Brightest star in the constellation Lyra and the fifth-brightest star in the night sky. It is a blue-white star, about 25 light years from the Sun, with a true luminosity 50 times that of the Sun.

In 1983 the Infrared Astronomy Satellite (IRAS) discovered a ring of dust around Vega, possibly a disc from which a planetary system is forming.

As a result of precession (the slow wobble of the Earth on its axis), Vega will become the north polar star about AD 14,000. The name Vega is from Arabic indicating the eagle depicted as carrying the lyre. First-magnitude Vega was the first star to be photographed (Bond and Whipple, 1850) and to have its spectrum recorded photographically (Draper, 1872).

Vega

Pair of Soviet space probes launched towards Venus in December 1984 that later visited Halley's Comet.

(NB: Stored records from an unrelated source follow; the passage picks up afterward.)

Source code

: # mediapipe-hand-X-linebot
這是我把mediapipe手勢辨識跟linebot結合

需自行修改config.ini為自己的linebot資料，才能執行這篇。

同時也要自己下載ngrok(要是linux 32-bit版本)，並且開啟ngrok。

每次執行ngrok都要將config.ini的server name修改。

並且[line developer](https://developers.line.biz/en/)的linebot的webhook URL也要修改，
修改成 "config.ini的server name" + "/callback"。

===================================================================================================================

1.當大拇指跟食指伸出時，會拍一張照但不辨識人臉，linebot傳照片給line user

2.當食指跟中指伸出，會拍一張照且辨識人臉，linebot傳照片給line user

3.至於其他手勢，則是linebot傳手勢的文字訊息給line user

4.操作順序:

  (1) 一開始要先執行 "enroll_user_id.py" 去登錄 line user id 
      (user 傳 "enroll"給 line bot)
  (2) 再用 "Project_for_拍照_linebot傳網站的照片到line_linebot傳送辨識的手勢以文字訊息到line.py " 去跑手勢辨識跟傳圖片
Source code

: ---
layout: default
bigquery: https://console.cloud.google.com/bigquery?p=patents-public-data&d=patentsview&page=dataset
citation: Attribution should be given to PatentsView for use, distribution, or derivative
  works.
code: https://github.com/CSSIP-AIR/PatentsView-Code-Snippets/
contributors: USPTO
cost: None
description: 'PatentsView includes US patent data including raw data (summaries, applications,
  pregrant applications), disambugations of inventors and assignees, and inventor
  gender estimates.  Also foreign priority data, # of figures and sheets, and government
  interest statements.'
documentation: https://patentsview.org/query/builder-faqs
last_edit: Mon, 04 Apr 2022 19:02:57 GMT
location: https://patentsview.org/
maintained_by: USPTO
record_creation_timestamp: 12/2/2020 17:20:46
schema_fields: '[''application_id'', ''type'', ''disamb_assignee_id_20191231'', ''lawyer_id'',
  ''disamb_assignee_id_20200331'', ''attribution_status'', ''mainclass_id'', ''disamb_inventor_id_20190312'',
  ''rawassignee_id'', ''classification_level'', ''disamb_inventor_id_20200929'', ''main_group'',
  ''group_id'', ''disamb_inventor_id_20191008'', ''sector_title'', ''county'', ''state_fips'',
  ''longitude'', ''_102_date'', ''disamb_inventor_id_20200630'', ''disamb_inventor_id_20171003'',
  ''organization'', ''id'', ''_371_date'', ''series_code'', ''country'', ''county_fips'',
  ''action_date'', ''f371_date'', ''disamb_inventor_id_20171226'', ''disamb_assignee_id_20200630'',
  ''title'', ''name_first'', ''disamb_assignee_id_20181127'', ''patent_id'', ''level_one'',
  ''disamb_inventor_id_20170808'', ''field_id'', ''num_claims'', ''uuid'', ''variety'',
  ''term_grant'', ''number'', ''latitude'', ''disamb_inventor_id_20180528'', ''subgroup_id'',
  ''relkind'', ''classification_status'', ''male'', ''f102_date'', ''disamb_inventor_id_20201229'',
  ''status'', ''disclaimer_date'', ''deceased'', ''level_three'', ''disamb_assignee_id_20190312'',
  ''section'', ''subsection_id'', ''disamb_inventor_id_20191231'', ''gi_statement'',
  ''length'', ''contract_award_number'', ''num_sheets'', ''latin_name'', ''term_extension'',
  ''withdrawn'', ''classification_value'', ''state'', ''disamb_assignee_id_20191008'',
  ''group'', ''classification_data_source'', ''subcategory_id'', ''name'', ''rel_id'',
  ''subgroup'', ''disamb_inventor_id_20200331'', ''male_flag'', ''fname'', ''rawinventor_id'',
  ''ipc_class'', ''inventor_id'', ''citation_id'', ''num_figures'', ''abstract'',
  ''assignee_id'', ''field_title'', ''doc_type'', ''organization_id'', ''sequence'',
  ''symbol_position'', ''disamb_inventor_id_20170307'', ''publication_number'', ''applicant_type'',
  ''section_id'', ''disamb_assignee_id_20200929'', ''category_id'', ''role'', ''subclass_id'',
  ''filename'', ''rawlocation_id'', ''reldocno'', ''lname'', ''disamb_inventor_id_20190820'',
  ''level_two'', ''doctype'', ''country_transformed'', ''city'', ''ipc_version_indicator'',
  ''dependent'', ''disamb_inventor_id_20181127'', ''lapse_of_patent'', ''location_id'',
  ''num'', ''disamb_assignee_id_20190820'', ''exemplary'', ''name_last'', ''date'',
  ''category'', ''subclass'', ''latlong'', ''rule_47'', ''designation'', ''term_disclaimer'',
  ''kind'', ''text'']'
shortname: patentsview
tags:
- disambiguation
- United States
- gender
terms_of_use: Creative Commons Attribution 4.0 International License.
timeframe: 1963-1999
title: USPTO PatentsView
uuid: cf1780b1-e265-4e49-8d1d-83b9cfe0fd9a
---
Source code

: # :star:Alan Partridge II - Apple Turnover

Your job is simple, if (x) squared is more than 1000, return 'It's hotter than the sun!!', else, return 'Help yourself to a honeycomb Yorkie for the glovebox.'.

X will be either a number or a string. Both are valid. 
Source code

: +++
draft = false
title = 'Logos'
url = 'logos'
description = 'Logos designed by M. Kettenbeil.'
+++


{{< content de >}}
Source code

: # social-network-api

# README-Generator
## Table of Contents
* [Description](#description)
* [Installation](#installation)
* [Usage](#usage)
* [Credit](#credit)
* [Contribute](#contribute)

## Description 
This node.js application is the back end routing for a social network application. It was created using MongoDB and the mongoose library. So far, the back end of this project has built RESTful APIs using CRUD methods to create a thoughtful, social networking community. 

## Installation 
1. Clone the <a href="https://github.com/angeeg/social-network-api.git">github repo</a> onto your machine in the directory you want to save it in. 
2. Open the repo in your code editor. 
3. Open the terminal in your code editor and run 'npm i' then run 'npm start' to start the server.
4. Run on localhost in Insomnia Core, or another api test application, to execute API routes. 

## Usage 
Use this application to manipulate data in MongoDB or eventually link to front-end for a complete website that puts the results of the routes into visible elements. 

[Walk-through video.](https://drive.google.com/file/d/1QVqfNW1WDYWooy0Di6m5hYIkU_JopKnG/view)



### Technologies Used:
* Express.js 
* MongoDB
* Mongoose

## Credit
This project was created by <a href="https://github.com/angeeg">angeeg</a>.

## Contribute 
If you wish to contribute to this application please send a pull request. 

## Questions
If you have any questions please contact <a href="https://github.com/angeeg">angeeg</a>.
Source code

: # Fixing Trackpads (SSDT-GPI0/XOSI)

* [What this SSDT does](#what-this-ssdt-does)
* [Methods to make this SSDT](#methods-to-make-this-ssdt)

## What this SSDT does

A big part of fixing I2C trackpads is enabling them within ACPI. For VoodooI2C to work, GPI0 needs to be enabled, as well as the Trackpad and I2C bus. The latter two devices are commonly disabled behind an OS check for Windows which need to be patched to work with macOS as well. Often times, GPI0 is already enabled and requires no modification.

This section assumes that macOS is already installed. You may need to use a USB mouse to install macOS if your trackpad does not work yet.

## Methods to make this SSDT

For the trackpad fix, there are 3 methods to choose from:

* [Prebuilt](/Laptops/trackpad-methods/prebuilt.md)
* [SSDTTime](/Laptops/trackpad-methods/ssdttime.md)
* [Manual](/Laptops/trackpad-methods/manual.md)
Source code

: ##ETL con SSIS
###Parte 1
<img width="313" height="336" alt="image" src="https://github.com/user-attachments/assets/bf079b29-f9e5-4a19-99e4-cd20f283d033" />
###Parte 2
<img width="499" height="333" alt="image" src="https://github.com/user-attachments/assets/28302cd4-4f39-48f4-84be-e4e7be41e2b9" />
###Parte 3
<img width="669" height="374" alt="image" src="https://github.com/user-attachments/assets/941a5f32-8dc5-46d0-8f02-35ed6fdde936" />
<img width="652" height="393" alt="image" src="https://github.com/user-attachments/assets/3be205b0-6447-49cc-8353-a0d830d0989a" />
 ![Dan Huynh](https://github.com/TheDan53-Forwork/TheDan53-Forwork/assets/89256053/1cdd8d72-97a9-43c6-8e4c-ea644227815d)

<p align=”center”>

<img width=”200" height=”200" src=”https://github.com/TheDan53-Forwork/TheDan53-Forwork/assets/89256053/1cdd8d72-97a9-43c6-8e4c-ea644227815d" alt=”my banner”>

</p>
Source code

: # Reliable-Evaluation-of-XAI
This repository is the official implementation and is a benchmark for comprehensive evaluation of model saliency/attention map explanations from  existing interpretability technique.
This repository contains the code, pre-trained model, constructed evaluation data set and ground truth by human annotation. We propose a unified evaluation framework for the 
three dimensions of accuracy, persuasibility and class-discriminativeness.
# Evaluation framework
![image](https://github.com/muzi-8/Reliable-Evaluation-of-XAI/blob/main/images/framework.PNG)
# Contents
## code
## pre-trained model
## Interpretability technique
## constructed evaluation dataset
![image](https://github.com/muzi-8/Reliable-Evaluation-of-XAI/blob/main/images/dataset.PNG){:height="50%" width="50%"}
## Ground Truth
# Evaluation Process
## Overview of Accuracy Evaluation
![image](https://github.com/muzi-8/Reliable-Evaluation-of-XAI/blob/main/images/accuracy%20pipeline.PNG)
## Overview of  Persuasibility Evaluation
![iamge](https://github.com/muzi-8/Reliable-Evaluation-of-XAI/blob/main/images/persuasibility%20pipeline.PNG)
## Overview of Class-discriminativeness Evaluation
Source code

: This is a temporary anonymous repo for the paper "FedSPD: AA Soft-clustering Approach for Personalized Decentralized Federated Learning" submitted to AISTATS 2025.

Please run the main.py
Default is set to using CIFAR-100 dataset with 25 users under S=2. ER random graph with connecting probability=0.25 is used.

On passing Venus in June 1985 both spacecraft released landing modules. During the descent, each lander then released a 3.4-m/11-ft sounding balloon that floated at a height of 54 km/34 ft in the atmosphere of Venus, travelling 11,000 km/6,800 mi in two days. Precise tracking of the two balloons by radio telescopes on Earth (using very long-baseline interferometry to obtain high-resolution images) allowed astronomers to study the atmospheric circulation of Venus. In March 1986, the two Vega probes passed within 9,000 km/5,600 mi of the nucleus of Halley's Comet.